Keywords: functional data analysis, derivatives, statistical learning, clustering
A common analysis in utilities is the use of meter read data to define peak hours of consumption. This paper proposes a novel approach using functional data analysis (FDA) to define the peak hours of consumption for individual customers and groups of customers. Through functional data analysis, smooth, differentiable curves are fitted to an individual customer’s meter read data. Then, the individual on-peak times are aggregated to define on-peak hours for a group of customers, such as for all residential customers.

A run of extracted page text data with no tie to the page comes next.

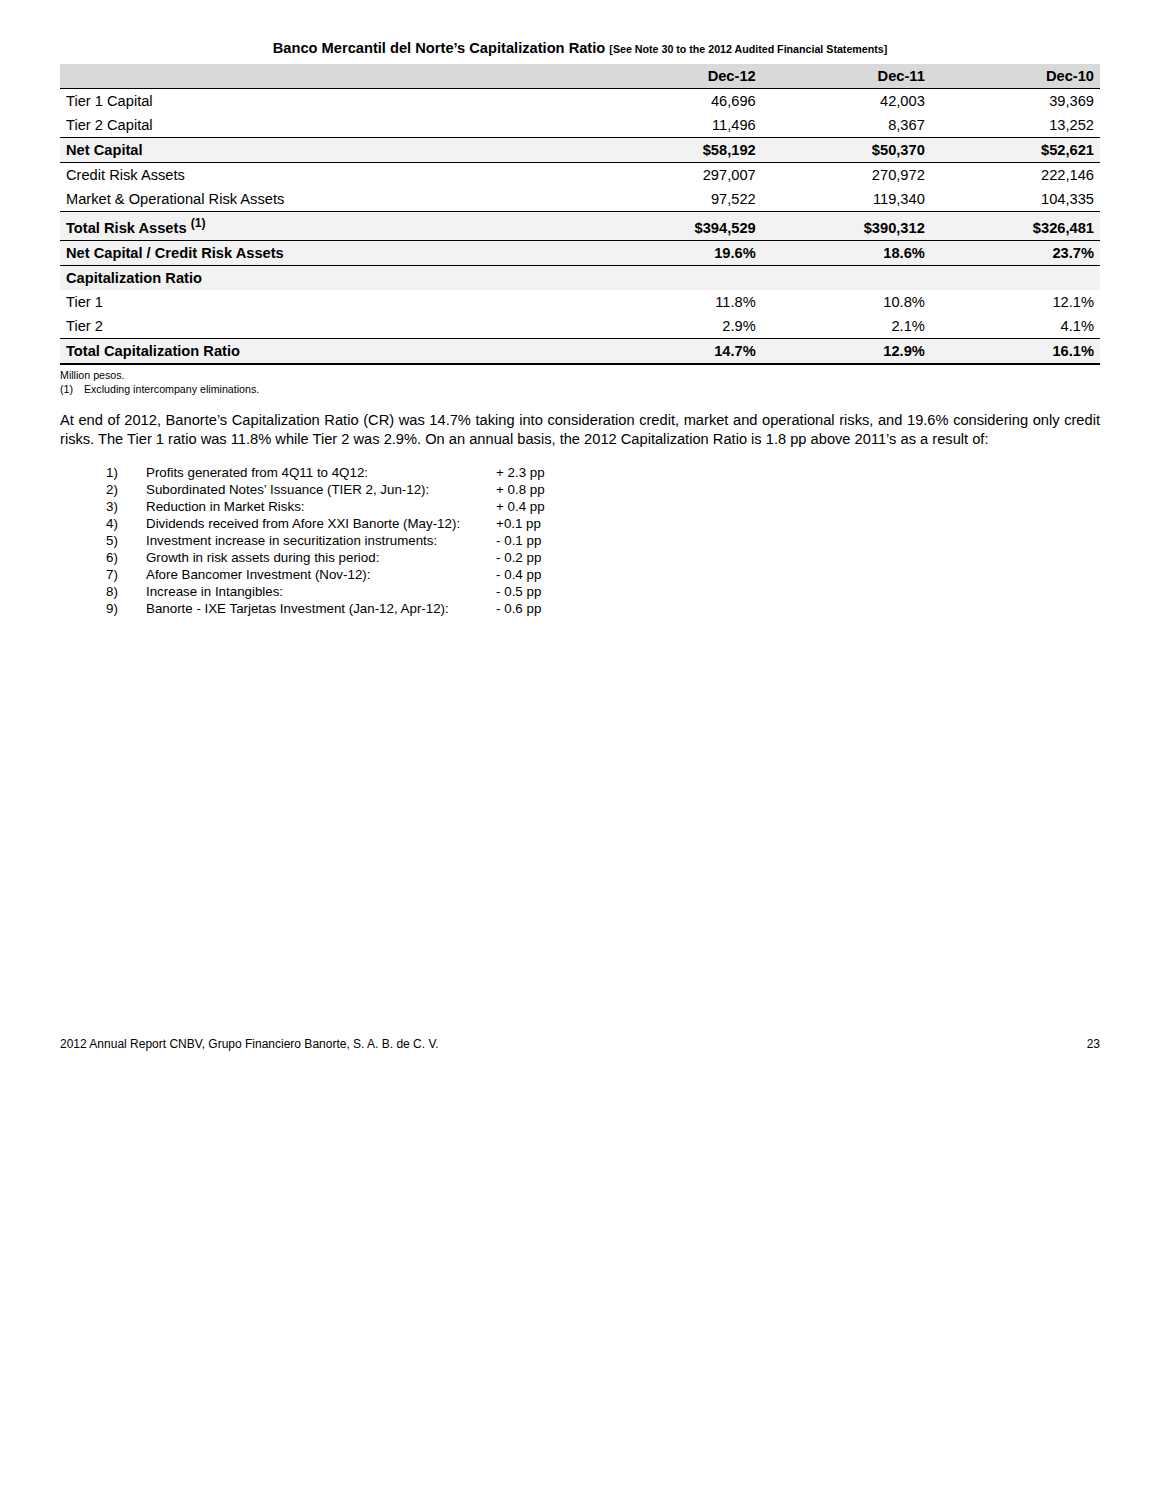Banco Mercantil del Norte’s Capitalization Ratio [See Note 30 to the 2012 Audited Financial Statements]
| | Dec-12 | Dec-11 | Dec-10 |
| --- | --- | --- | --- |
| Tier 1 Capital | 46,696 | 42,003 | 39,369 |
| Tier 2 Capital | 11,496 | 8,367 | 13,252 |
| Net Capital | $58,192 | $50,370 | $52,621 |
| Credit Risk Assets | 297,007 | 270,972 | 222,146 |
| Market & Operational Risk Assets | 97,522 | 119,340 | 104,335 |
| Total Risk Assets (1) | $394,529 | $390,312 | $326,481 |
| Net Capital / Credit Risk Assets | 19.6% | 18.6% | 23.7% |
| Capitalization Ratio | | | |
| Tier 1 | 11.8% | 10.8% | 12.1% |
| Tier 2 | 2.9% | 2.1% | 4.1% |
| Total Capitalization Ratio | 14.7% | 12.9% | 16.1% |
Million pesos.
(1) Excluding intercompany eliminations.
At end of 2012, Banorte’s Capitalization Ratio (CR) was 14.7% taking into consideration credit, market and operational risks, and 19.6% considering only credit risks. The Tier 1 ratio was 11.8% while Tier 2 was 2.9%. On an annual basis, the 2012 Capitalization Ratio is 1.8 pp above 2011’s as a result of:
| 1) | Profits generated from 4Q11 to 4Q12: | + 2.3 pp |
| 2) | Subordinated Notes’ Issuance (TIER 2, Jun-12): | + 0.8 pp |
| 3) | Reduction in Market Risks: | + 0.4 pp |
| 4) | Dividends received from Afore XXI Banorte (May-12): | +0.1 pp |
| 5) | Investment increase in securitization instruments: | - 0.1 pp |
| 6) | Growth in risk assets during this period: | - 0.2 pp |
| 7) | Afore Bancomer Investment (Nov-12): | - 0.4 pp |
| 8) | Increase in Intangibles: | - 0.5 pp |
| 9) | Banorte - IXE Tarjetas Investment (Jan-12, Apr-12): | - 0.6 pp |
2012 Annual Report CNBV, Grupo Financiero Banorte, S. A. B. de C. V. 23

The individual customer on-peak hours are proposed as the times of day where the velocity or the rate of change is greatest or least, respectively. The group on-peak hours are determined by two different methods; the first by assessing the distributions of the start and end aggregated individual on-peak windows and the second via an unsupervised statistical learning procedure.
Methods
This paper relies heavily on functional data analysis to fit smooth, differentiable curves to each customer’s meter read data. Additionally, a kernel density estimation (KDE) method is used to assess the individual start and end on-peak distributions to construct the group on-peak hours. Statistical learning methods such as multidimensional scaling and k-means clustering are also explored as an alternative method to define on-peak hours but for several groups of customers.
Functional data analysis is a relatively young branch of statistics. For instance, the term “Functional Data Analysis” was coined by James O. Ramsay2 in 1982 (Wang, Chiou, and Müller 2016). The literature for functional data analysis is rich and the field is actively expanding.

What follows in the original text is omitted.